Southeastern Section - 70th Annual Meeting - 2021

Paper No. 5-2
Presentation Time: 8:25 AM

ICHNOGENY: GROWTH AND CHANGE IN TRACE FOSSILS


RINDSBERG, Andrew, Department of Biological & Environmental Sciences, Station 7, The University of West Alabama, Livingston, AL 35470 and MARTIN, Tony, Department of Environmental Sciences, Emory University, Atlanta, GA 30322

Change through time in species’ burrows, tracks, or other traces (ichnogeny) lends opportunities for understanding ancient behavior and for demonstrating how ichnodiversity compares to tracemaker biodiversity. Ichnogeny is common in resting traces, whose size corresponds to their makers’ (bivalvian Lockeia, arthropodan Rusophycus). Long-established dwelling burrows are reamed out over time, erasing the record, but borings of sponges (Entobia) and bivalves (Teredolites) often preserve younger stages. Tunnels of modern wood-boring beetle larvae also widen along their lengths, corresponding to their makers’ growth.
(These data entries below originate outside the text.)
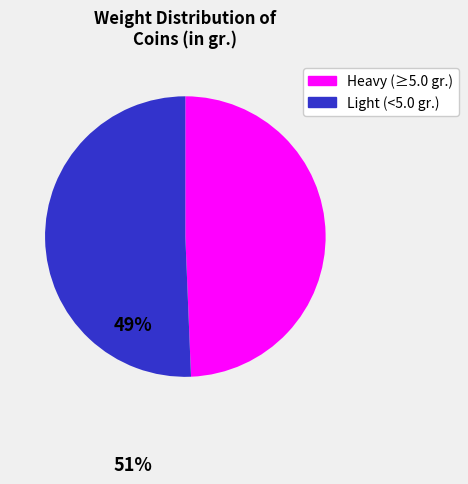

Does any single category account for the majority?

Yes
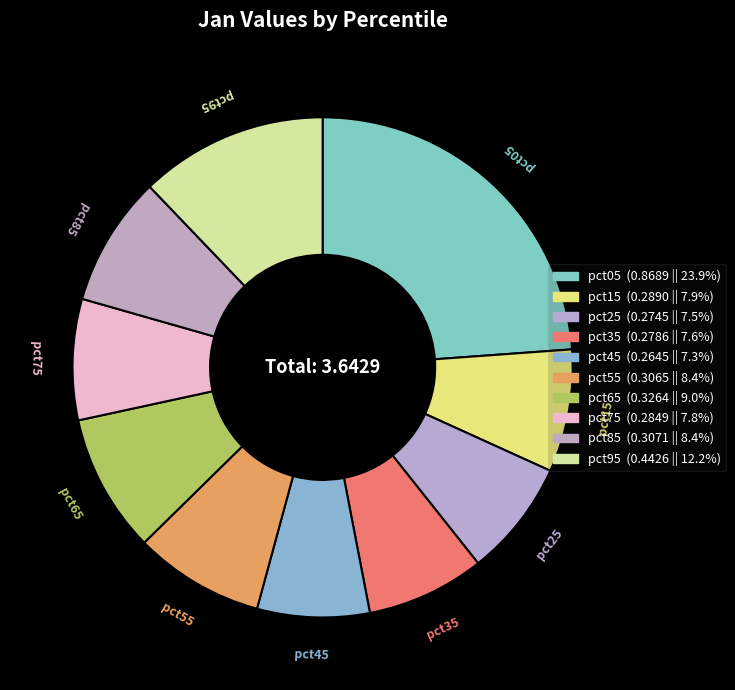

Which category has the smallest portion of the pie?

pct45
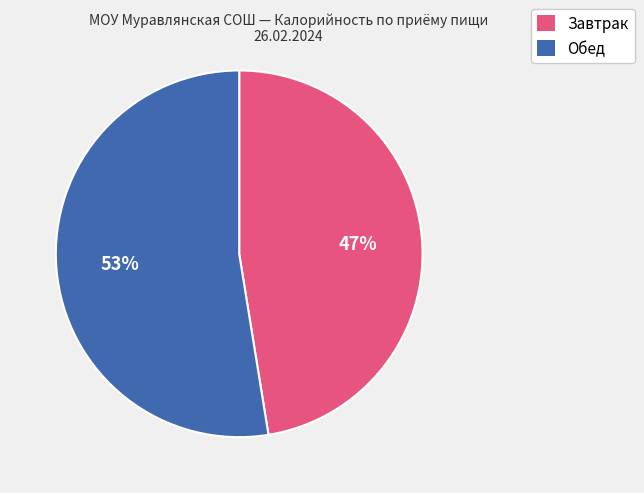

To the nearest percent, what is the average slice percentage?

50%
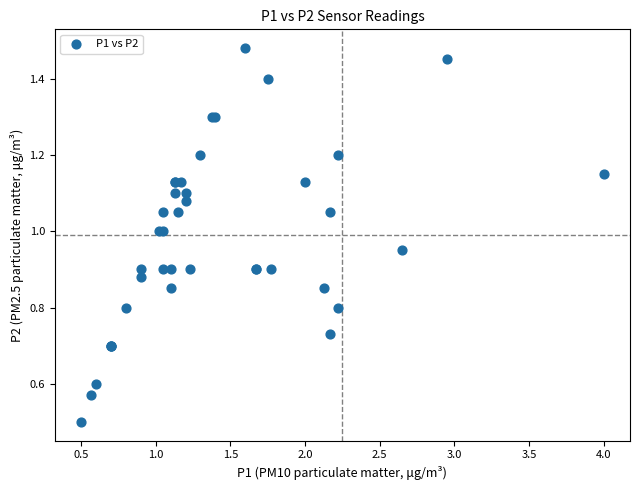

What Y value in the scatter plot is closest to 0?

0.5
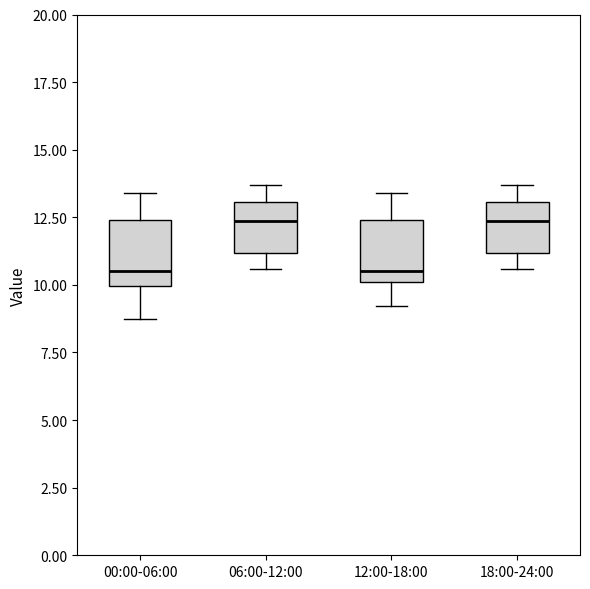

Reading left to right, transcribe this box plot: for each box, give where its median line is, the range the box spans, and where its two whiskers end, as read against the y-axis. The values are not printed on the chart, so give them approximately, as read against the axis.

00:00-06:00: median 10.5, box 10.0 to 12.5, whiskers 9.0 to 13.5
06:00-12:00: median 12.5, box 11.0 to 13.0, whiskers 10.5 to 13.5
12:00-18:00: median 10.5, box 10.0 to 12.5, whiskers 9.0 to 13.5
18:00-24:00: median 12.5, box 11.0 to 13.0, whiskers 10.5 to 13.5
U-shaped dwelling traces likewise show adjustments to growth. Some are extended by forming a spreite as in Diplocraterion. Chaetopterus cuts the organic lining of its U-burrow to dig a new branch, changing a U to a W, and Carboniferous Arenicolites carbonarius represents similar fossil behavior. A shallow U-burrow may be extended into a zigzag, as in Pennsylvanian Arenicolites longistriatus and Treptichnus apsorum. Some become complexly branched systems: Ordovician Palaeophycus alternatus becomes Trichophycus, and modern fiddler crabs Uca extend burrows from I to J to U to W forms over time, raising apparent ichnodiversity.
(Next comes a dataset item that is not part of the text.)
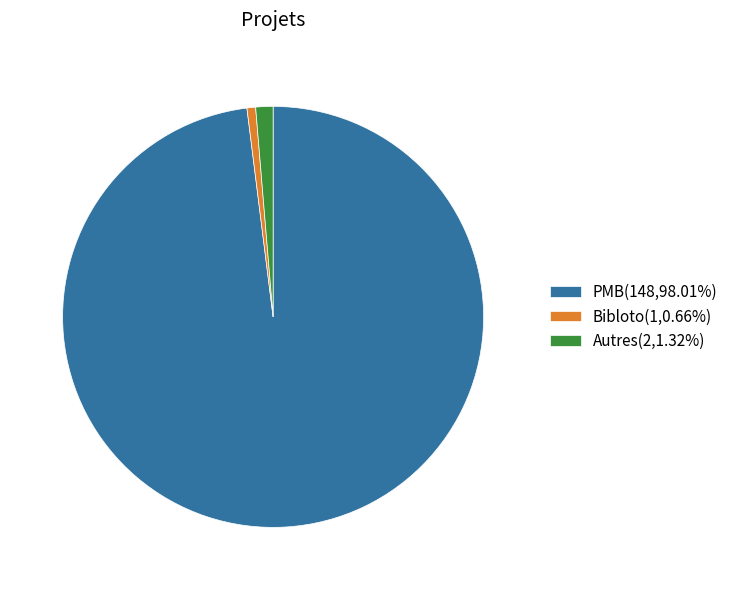

Is the sum of Bibloto(1,0.66%) and Autres(2,1.32%) greater than half?

No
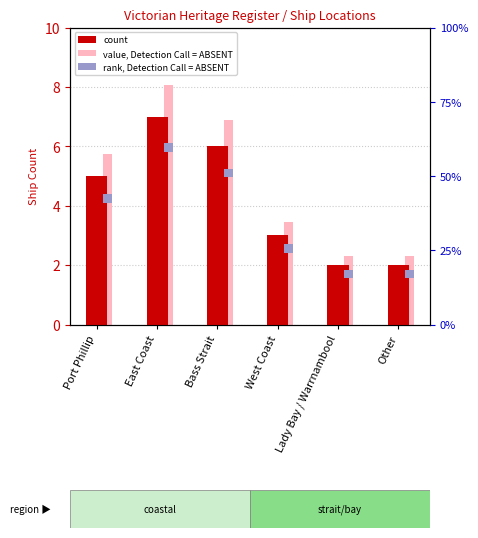

Is it true that rank, Detection Call = ABSENT equals 0.3 at Bass Strait?

True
Tracemakers often show distinct behaviors in each part of their life cycles. Juvenile Limulus make traces like Nereites, and adults Kouphichnium. The larval, pupal, and adult stages of holometabolous insects all leave distinctive traces, as do amphibians with aquatic larval phases succeeded by terrestrial adults. Some species never stop extending structures (roots, ghost shrimp), while others burrow only at one stage (cicadas). Deposit-feeders burrow throughout life. The burrow form may change (Chondrites, Zoophycos), yet most individuals show no growth in tunnel diameter. The food in utilized sediment cannot account for the body mass of their makers; deposit-feeders must re-site themselves. Ichnogeny also poses new challenges in ethology, e.g., most U-burrows probably begin as J-burrows, which cannot be irrigated in the same way. Neoichnologists have not yet investigated the bioirrigation of burrows at different life stages. Such questions encourage collaboration between neoichnologists and biologists on tracemakers with distinctive changes in growth.